Stagecoach works with youngsters who simply want to perform for fun, but also with some pupils who are thinking of a professional career in the theatre.

“Our aim is that nobody should be excluded,” Maya explains. “There are some wonderful things to be learnt through drama for everybody. But, yes, some people do go on to work in the professional theatre – the number of people going into the business from Stagecoach in Oxford is really quite incredible.

“They go on to top drama schools, they go into film, TV, and sometimes into radio. Whether it’s singing, dance, or drama, we really do try and find the right niche for each individual.”

But Stagecoach charges for its courses. Does that mean that some talent inevitably falls by the wayside because families can’t afford to pay?

“We try very hard to make sure that everybody keen, gifted, and who really wants what we offer has the chance to join. Let’s face it, not all areas in Oxford are affluent, but we have one lad who is in The Lion King in Switzerland at the moment, and he’s also been on tour with the show in England. He doesn’t come from one of Oxford’s affluent areas, but we’ve made sure he’s had the opportunities he needs. He’s having a whale of a time actually.”

Maya and I go on to discuss stage presence – how a youngster can sometimes step on to a stage and instantly command attention, even though they haven’t yet done anything. Emma Watson is an example that immediately springs to Maya’s mind.

“She wasn’t with us for terribly long, but she certainly was with Stagecoach while she was doing all the recalls for Harry Potter – I think she had 24 recalls in the end. She had it from the word go: the moment she stepped in through the door you could tell that. She had the whole package from start to finish, and she was born that way.”

Twenty-five years on, Maya is obviously doing a job that she still loves. Has Stagecoach entirely taken over her life?

“I wake up in the morning thinking about it, and I go to bed at night thinking about it. It’s a total and utter passion.

I admit I might like a holiday from time to time, but there is always so much going on.

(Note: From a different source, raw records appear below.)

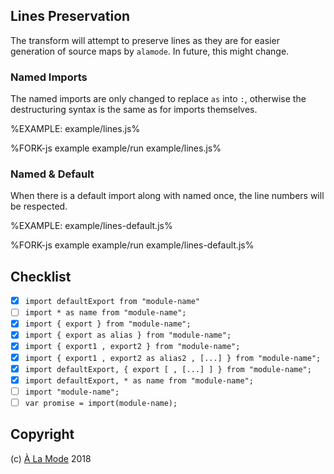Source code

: 
## Lines Preservation

The transform will attempt to preserve lines as they are for easier generation of source maps by `alamode`. In future, this might change.

### Named Imports

The named imports are only changed to replace `as` into `:`, otherwise the destructuring syntax is the same as for imports themselves.

%EXAMPLE: example/lines.js%

%FORK-js example example/run example/lines.js%

### Named & Default

When there is a default import along with named once, the line numbers will be respected.

%EXAMPLE: example/lines-default.js%

%FORK-js example example/run example/lines-default.js%

## Checklist

- [x] `import defaultExport from "module-name"`
- [ ] `import * as name from "module-name";`
- [x] `import { export } from "module-name";`
- [x] `import { export as alias } from "module-name";`
- [x] `import { export1 , export2 } from "module-name";`
- [x] `import { export1 , export2 as alias2 , [...] } from "module-name";`
- [x] `import defaultExport, { export [ , [...] ] } from "module-name";`
- [x] `import defaultExport, * as name from "module-name";`
- [ ] `import "module-name";`
- [ ] `var promise = import(module-name);`

## Copyright

(c) [À La Mode][1] 2018

[1]: https://alamode.cc
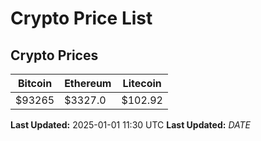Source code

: # Crypto Price List

## Crypto Prices
| Bitcoin | Ethereum | Litecoin |
| ------- | -------- | -------- |
| $93265 | $3327.0 | $102.92 |
**Last Updated:** 2025-01-01 11:30 UTC
**Last Updated:** $DATE$
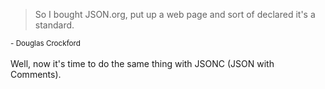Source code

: <div align="left">
  <blockquote>So I bought JSON.org, put up a web page and sort of declared it's a standard.</blockquote>
 <sup>- Douglas Crockford </sup>
</div>
<br />
Well, now it's time to do the same thing with JSONC (JSON with Comments).
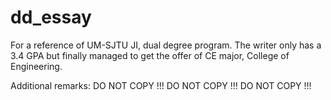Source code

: # dd_essay
For a reference of UM-SJTU JI, dual degree program. 
The writer only has a 3.4 GPA but finally managed to get the offer of CE major, College of Engineering.

Additional remarks: DO NOT COPY !!! DO NOT COPY !!! DO NOT COPY !!!
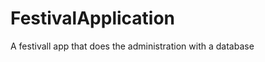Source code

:FestivalApplication
===================

A festivall app that does the administration with a database
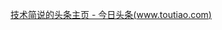[技术简说的头条主页 - 今日头条(www.toutiao.com)](https://www.toutiao.com/c/user/token/MS4wLjABAAAAQea_WW8hzmBfzmL4PZ6Bl8UKsNgxb2G8TMUhg6fBLp8/)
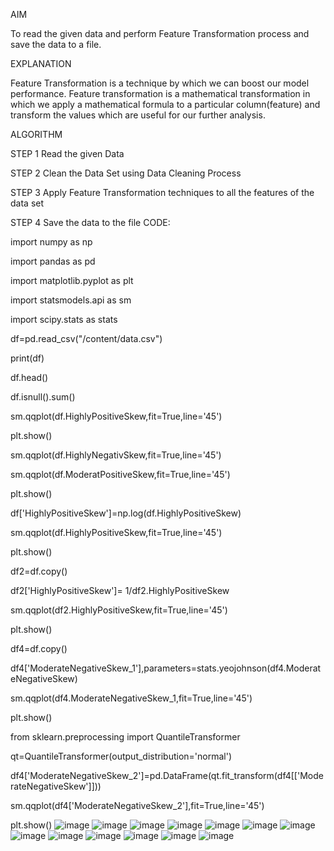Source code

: AIM

To read the given data and perform Feature Transformation process and save the data to a file.

EXPLANATION

Feature Transformation is a technique by which we can boost our model performance. Feature transformation is a mathematical transformation in which we apply a mathematical formula to a particular column(feature) and transform the values which are useful for our further analysis.

ALGORITHM

STEP 1 Read the given Data

STEP 2 Clean the Data Set using Data Cleaning Process

STEP 3 Apply Feature Transformation techniques to all the features of the data set

STEP 4 Save the data to the file CODE:

import numpy as np

import pandas as pd

import matplotlib.pyplot as plt

import statsmodels.api as sm

import scipy.stats as stats

df=pd.read_csv("/content/data.csv")

print(df)

df.head()

df.isnull().sum()

sm.qqplot(df.HighlyPositiveSkew,fit=True,line='45')

plt.show()

sm.qqplot(df.HighlyNegativSkew,fit=True,line='45')

sm.qqplot(df.ModeratPositiveSkew,fit=True,line='45')

plt.show()

df['HighlyPositiveSkew']=np.log(df.HighlyPositiveSkew)

sm.qqplot(df.HighlyPositiveSkew,fit=True,line='45')

plt.show()

df2=df.copy()

df2['HighlyPositiveSkew']= 1/df2.HighlyPositiveSkew

sm.qqplot(df2.HighlyPositiveSkew,fit=True,line='45')

plt.show()

df4=df.copy()

df4['ModerateNegativeSkew_1'],parameters=stats.yeojohnson(df4.ModerateNegativeSkew)

sm.qqplot(df4.ModerateNegativeSkew_1,fit=True,line='45')

plt.show()

from sklearn.preprocessing import QuantileTransformer

qt=QuantileTransformer(output_distribution='normal')

df4['ModerateNegativeSkew_2']=pd.DataFrame(qt.fit_transform(df4[['ModerateNegativeSkew']]))

sm.qqplot(df4['ModerateNegativeSkew_2'],fit=True,line='45')

plt.show()
![image](https://user-images.githubusercontent.com/115688029/198326772-17c076f7-5812-4056-a75f-04a5f1416e56.png)
![image](https://user-images.githubusercontent.com/115688029/198326983-7557debe-d4e9-4550-a460-7c8689f06e5e.png)
![image](https://user-images.githubusercontent.com/115688029/198327120-87f9c95b-12ad-4f85-aab6-e196cf8b8ec6.png)
![image](https://user-images.githubusercontent.com/115688029/198327289-e8b3d700-c1a9-49d2-89af-37a441c9cea6.png)
![image](https://user-images.githubusercontent.com/115688029/198327433-746cbd23-1851-4a4b-83df-58b9ec14aeb1.png)
![image](https://user-images.githubusercontent.com/115688029/198327536-1c3dbb46-03e1-4e6f-ac24-9b7be42e9771.png)
![image](https://user-images.githubusercontent.com/115688029/198327692-a43b0bff-2811-45d8-a288-4e2de98c0034.png)
![image](https://user-images.githubusercontent.com/115688029/198327907-7d77c7c4-3806-41e8-8760-eb35f86417cc.png)
![image](https://user-images.githubusercontent.com/115688029/198328080-f073b7d9-5168-4fc9-8b7e-ec7ce1e94ff3.png)
![image](https://user-images.githubusercontent.com/115688029/198328333-b68d3f24-db85-4e76-96ec-12b85dcaf0f0.png)
![image](https://user-images.githubusercontent.com/115688029/198328614-c20ccacc-24f7-4480-8706-3c18ad814783.png)
![image](https://user-images.githubusercontent.com/115688029/198328862-f0227888-c54a-49a7-94bb-dbe66f021d30.png)
![image](https://user-images.githubusercontent.com/115688029/198329011-b5c008f8-f48d-4089-a366-9e4923e2bc2b.png)











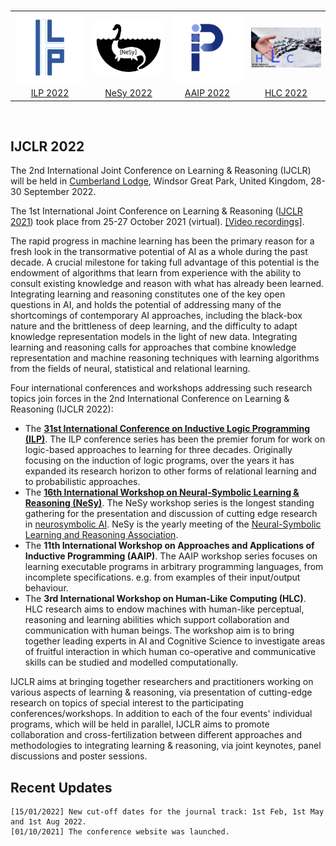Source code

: <br>
<table align="center" style="border-style:none">
<tr>
  <td>
  <a href="https://ijclr22.doc.ic.ac.uk/ilp2022.html"><img src="images/ilp.png" width="160" alt="ILP"></a>
  </td>
  <td>
  <a href="https://sites.google.com/view/nesy-2022/"><img src="images/nesy-logo.png" width="160" alt="NeSy"></a> 
  </td>
  <td>
  <a href=""><img src="images/AAIP_Logo.png" width="160" alt="AAIP"></a> 
  </td>
  <td>
  <a href=""><img src="images/HLC_Logo.png" width="160" alt="HLC"></a> 
  </td>
</tr>
  <tr>
  <td align="center">
  <a href="https://ijclr22.doc.ic.ac.uk/ilp2022.html">ILP 2022</a>
  </td>
  <td align="center">
  <a href="https://sites.google.com/view/nesy-2022/">NeSy 2022</a> 
  </td>
  <td align="center">
  <a href="">AAIP 2022</a> 
  </td>
  <td align="center">
  <a href="">HLC 2022</a> 
  </td>
  </tr>

</table>
<br>

## IJCLR 2022  
  
The 2nd International Joint Conference on Learning & Reasoning (IJCLR) will be held in [Cumberland Lodge](https://www.cumberlandlodge.ac.uk/), Windsor Great Park, United Kingdom, 28-30 September 2022. 

The 1st International Joint Conference on Learning & Reasoning ([IJCLR 2021](http://lr2020.iit.demokritos.gr)) took place from 25-27 October 2021 (virtual). [[Video recordings]](https://www.youtube.com/playlist?list=PL18_rB75vx1PkjXnkX1jiqNeNnVCbNGIh). 

The rapid progress in machine learning has been the primary reason for a fresh look in the transormative potential of AI as a whole during the past decade. A crucial milestone for taking full advantage of this potential is the endowment of algorithms that learn from experience with the ability to consult existing knowledge and reason with what has already been learned. Integrating learning and reasoning constitutes one of the key open questions in AI, and holds the potential of addressing many of the shortcomings of contemporary AI approaches, including the black-box nature and the brittleness of deep learning, and the difficulty to adapt knowledge representation models in the light of new data. Integrating learning and reasoning calls for approaches that combine knowledge representation and machine reasoning techniques with learning algorithms from the fields of neural, statistical and relational learning.

Four international conferences and workshops addressing such research topics join forces in the 2nd International Conference on Learning & Reasoning (IJCLR 2022):

- The **[31st International Conference on Inductive Logic Programming (ILP)](https://ijclr22.doc.ic.ac.uk/ilp2022.html)**. The ILP conference series has been the premier forum for work on logic-based approaches to learning for three decades. Originally focusing on the induction of logic programs, over the years it has expanded its research horizon to other forms of relational learning and to probabilistic approaches.
- The **[16th International Workshop on Neural-Symbolic Learning & Reasoning (NeSy)](https://sites.google.com/view/nesy-2022/)**. The NeSy workshop series is the longest standing gathering for the presentation and discussion of cutting edge research in [neurosymbolic AI](http://www.neural-symbolic.org/). NeSy is the yearly meeting of the [Neural-Symbolic Learning and Reasoning Association](https://www.city-data-science-institute.com/nesy).
- The **11th International Workshop on Approaches and Applications of Inductive Programming (AAIP)**. The AAIP workshop series focuses on learning executable programs in arbitrary programming languages, from incomplete specifications. e.g. from examples of their input/output behaviour.
- The **3rd International Workshop on Human-Like Computing (HLC)**. HLC research aims to endow machines with human-like perceptual, reasoning and learning abilities which support collaboration and communication with human beings. The workshop aim is to bring together leading experts in AI and Cognitive Science to investigate areas of fruitful interaction in which human co-operative and communicative skills can be studied and modelled computationally.

IJCLR aims at bringing together researchers and practitioners working on various aspects of learning & reasoning, via presentation of cutting-edge research on topics of special interest to the participating conferences/workshops. In addition to each of the four events' individual programs, which will be held in parallel, IJCLR aims to promote collaboration and cross-fertilization between different approaches and methodologies to integrating learning & reasoning, via joint keynotes, panel discussions and poster sessions.

## Recent Updates

    [15/01/2022] New cut-off dates for the journal track: 1st Feb, 1st May and 1st Aug 2022.
    [01/10/2021] The conference website was launched.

“One of the most important aspects of Stagecoach is the charity work that we do. We have a dance troupe that goes out and entertains in care homes, and we stage a very large charity show at the New Theatre every couple of years – this year we raised about £20,000 for two fabulous charities, ROSY, the Oxfordshire-based children’s charity, and Maggie’s, a cancer charity based at the Churchill Hospital.

“We do that by putting all the children from Stagecoach Oxford on stage, so from a very early age we are encouraging them not to just think of themselves.”

Maya and her husband Monty (“he’s an American photographer, which is very handy,” she laughs) have a daughter, Emily, who is now 20.

“Of course, she was force-fed Stagecoach from the age of four,” Maya admits gleefully. “She auditioned for AMDA, the American Musical and Dramatic Academy, and managed to get a scholarship.

“Before she left for America, we were going through all her old stuff, including her books from nursery.

“We found the ‘I am learning to write’ section in her exercise book, and it said ‘when I grow up, I will dance’.

“She wrote that aged four, and that’s exactly what she is doing at the age of 20. It’s quite spooky.”